Dataset items:
------------------------------------------------------------

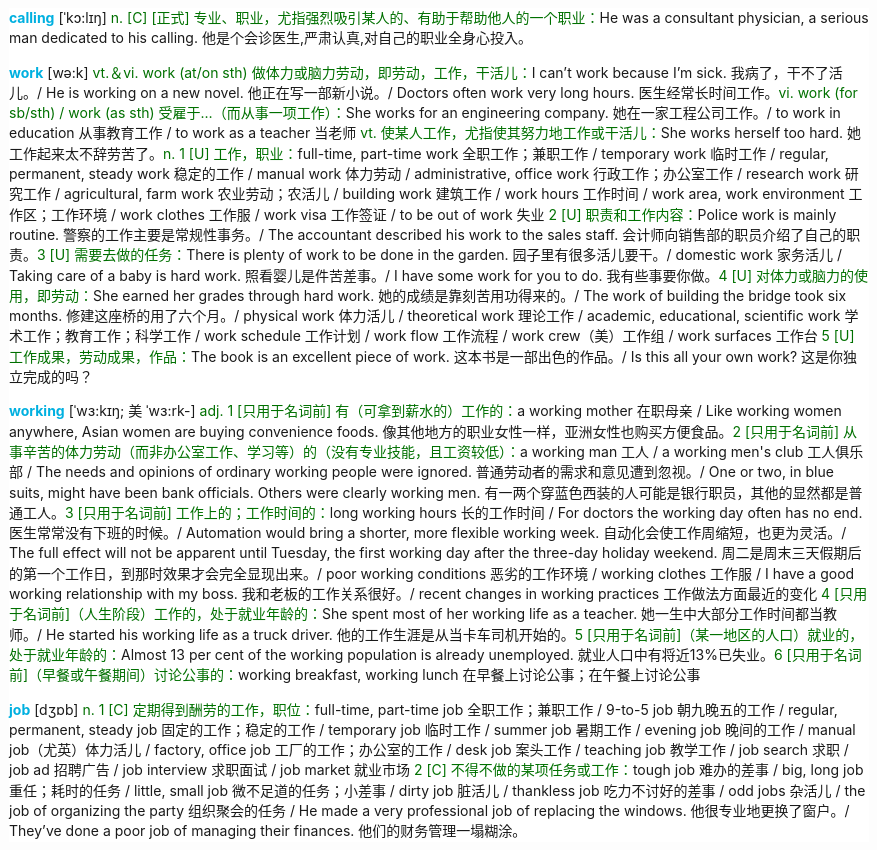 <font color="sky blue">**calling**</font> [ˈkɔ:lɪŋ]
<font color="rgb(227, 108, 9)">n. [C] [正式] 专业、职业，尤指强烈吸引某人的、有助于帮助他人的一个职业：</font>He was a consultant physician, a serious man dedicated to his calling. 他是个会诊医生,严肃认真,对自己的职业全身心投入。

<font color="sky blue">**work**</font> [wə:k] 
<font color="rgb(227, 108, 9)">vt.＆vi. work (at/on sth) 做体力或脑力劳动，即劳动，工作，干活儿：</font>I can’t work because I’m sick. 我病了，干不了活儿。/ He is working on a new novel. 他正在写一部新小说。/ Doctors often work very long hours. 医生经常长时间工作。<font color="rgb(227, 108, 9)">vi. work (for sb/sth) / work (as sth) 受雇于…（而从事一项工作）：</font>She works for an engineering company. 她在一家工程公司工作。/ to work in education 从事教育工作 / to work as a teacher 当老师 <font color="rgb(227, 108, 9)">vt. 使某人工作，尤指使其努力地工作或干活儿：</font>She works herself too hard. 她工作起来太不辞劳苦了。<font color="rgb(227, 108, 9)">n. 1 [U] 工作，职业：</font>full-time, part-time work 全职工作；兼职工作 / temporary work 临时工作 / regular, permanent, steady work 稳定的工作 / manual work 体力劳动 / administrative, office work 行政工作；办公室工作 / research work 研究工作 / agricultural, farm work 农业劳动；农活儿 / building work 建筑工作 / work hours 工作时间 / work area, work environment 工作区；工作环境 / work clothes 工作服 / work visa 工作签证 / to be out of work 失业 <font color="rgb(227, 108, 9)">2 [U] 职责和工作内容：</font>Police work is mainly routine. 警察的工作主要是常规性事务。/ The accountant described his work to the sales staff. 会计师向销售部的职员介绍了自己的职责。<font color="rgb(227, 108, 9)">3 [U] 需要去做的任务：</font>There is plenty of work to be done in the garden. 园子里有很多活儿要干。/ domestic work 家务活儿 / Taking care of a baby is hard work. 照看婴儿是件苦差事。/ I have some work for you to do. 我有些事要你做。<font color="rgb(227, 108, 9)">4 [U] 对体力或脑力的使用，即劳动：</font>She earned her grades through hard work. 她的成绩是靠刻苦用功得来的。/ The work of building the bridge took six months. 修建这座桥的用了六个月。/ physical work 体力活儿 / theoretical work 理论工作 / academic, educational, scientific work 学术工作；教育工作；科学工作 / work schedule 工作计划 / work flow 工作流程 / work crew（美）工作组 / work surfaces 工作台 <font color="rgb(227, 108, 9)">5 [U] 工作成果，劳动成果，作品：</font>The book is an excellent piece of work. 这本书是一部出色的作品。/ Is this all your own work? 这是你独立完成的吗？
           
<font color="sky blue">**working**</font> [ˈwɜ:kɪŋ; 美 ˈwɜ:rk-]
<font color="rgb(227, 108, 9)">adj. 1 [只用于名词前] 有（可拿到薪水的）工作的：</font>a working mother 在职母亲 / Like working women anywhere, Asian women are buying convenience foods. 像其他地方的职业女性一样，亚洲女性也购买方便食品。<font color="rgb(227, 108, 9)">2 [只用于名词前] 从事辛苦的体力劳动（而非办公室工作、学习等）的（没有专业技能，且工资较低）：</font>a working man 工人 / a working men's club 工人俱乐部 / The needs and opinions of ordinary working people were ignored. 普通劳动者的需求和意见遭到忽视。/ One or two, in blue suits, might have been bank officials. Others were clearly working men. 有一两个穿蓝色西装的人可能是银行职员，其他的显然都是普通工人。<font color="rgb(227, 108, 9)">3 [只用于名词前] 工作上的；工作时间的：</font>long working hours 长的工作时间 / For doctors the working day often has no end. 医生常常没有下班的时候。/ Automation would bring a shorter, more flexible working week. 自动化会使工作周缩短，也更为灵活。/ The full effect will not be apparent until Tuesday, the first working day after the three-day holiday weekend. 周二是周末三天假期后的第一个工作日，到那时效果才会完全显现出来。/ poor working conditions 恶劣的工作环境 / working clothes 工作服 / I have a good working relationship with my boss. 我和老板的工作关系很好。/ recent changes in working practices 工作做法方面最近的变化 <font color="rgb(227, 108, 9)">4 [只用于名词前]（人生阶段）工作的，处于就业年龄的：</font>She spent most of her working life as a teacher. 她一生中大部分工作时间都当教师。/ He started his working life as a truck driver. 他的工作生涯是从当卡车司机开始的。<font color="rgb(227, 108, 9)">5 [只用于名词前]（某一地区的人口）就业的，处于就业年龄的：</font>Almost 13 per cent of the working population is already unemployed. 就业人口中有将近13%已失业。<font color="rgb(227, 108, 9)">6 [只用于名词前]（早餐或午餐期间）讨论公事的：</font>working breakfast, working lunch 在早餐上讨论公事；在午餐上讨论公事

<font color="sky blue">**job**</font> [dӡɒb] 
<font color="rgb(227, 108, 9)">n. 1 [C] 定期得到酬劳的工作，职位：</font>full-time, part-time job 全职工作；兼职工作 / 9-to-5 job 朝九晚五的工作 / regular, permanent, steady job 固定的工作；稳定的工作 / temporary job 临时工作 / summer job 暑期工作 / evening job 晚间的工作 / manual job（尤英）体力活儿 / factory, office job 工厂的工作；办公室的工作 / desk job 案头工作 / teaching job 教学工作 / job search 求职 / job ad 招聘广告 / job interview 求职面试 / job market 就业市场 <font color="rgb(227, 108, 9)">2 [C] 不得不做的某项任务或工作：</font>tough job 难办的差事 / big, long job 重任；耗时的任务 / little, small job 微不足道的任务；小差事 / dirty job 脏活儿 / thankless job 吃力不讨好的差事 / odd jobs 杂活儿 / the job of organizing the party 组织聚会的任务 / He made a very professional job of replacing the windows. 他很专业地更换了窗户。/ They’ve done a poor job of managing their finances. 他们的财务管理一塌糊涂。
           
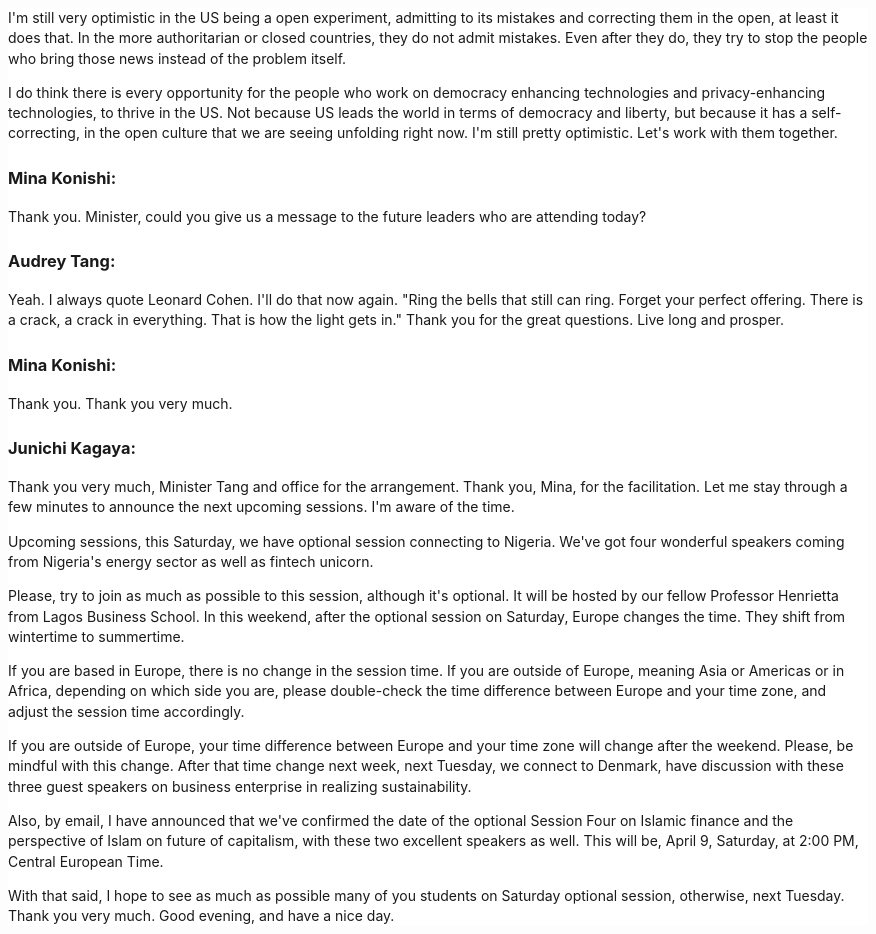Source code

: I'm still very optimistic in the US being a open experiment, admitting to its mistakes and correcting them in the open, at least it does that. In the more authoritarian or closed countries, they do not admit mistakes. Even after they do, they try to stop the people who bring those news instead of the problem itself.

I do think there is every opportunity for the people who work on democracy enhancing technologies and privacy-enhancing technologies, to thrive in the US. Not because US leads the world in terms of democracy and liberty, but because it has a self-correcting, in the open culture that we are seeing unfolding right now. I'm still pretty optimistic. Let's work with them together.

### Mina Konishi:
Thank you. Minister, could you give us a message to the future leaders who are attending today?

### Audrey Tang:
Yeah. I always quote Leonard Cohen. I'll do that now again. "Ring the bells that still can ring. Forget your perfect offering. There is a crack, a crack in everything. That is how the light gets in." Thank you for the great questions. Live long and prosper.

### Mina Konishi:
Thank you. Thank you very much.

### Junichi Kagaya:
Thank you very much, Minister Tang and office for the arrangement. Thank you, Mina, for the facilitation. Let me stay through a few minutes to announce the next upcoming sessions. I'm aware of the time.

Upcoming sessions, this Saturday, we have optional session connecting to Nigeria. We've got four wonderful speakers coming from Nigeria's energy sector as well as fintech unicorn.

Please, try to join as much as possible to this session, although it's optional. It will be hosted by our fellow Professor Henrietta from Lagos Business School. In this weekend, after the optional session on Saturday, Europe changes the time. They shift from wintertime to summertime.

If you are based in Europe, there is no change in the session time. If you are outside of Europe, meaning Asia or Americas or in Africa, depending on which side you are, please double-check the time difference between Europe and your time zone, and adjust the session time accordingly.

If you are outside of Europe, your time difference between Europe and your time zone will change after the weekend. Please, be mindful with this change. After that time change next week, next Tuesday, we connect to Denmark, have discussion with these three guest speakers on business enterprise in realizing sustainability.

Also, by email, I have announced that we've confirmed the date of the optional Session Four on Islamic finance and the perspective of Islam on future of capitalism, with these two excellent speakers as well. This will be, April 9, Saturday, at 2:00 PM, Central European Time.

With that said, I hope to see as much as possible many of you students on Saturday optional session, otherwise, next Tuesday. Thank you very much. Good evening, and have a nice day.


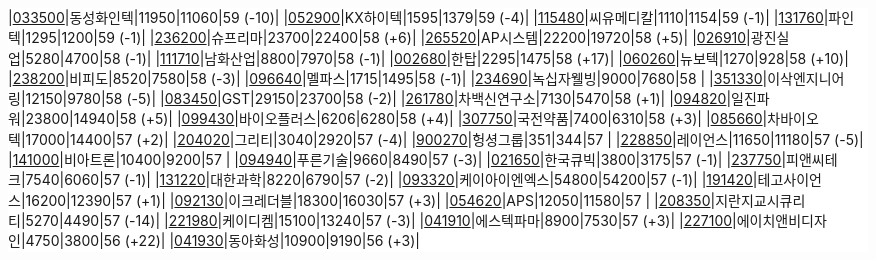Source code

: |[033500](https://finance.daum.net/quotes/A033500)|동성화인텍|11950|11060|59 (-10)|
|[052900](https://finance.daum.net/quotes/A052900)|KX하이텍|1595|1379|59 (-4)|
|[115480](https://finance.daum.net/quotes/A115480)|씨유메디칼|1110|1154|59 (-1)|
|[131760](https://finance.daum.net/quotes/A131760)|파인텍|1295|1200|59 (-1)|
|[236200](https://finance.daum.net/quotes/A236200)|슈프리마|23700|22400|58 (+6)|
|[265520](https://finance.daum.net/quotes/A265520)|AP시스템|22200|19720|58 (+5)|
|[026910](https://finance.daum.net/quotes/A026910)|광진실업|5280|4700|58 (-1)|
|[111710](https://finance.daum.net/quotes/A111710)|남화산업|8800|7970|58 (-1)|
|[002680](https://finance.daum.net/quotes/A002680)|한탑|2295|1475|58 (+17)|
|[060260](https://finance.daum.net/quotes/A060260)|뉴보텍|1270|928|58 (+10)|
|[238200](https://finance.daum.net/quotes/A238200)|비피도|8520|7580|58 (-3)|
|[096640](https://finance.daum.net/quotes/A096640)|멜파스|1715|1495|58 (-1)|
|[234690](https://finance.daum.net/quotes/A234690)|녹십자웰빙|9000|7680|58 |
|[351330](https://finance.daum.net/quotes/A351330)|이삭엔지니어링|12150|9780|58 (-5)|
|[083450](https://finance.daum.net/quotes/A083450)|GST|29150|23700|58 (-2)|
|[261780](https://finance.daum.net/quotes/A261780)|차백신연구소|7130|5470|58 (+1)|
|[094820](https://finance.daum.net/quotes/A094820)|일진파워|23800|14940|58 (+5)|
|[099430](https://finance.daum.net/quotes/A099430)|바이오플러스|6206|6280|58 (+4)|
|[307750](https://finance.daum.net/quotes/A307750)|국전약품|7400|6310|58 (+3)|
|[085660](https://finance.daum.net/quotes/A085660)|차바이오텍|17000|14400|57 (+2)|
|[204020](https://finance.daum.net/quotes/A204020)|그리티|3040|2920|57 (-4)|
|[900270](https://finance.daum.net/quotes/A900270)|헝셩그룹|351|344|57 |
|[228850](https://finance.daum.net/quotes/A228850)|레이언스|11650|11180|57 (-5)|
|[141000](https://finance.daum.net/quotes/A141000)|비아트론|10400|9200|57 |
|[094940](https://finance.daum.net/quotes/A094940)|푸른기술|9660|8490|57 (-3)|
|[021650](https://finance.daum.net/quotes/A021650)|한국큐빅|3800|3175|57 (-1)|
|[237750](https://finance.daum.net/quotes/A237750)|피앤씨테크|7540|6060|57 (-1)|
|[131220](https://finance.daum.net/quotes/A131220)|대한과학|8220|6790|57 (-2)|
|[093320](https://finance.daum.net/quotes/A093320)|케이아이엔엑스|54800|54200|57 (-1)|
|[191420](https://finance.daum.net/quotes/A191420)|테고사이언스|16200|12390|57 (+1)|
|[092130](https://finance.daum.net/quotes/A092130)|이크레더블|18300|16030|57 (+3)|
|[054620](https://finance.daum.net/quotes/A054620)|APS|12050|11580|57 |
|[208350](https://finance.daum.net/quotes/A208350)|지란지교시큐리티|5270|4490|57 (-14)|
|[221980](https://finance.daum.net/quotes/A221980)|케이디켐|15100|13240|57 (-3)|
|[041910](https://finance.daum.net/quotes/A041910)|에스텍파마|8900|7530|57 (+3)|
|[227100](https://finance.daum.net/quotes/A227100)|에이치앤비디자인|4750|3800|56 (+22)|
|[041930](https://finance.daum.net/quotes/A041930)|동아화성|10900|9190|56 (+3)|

------------------------------------------------------------

To-do item: Recast the items, from the first line up to and including the line with "his calling. 他是个会诊医生,严肃认真,对自己的职业全身心投入。", as a JSON list of strings with one string per line and no blank lines. Leave the pictures out of the answer.

Exercise output:
[
  " <font color=\"sky blue\">**calling**</font> [ˈkɔ:lɪŋ]",
  "<font color=\"rgb(227, 108, 9)\">n. [C] [正式] 专业、职业，尤指强烈吸引某人的、有助于帮助他人的一个职业：</font>He was a consultant physician, a serious man dedicated to his calling. 他是个会诊医生,严肃认真,对自己的职业全身心投入。"
]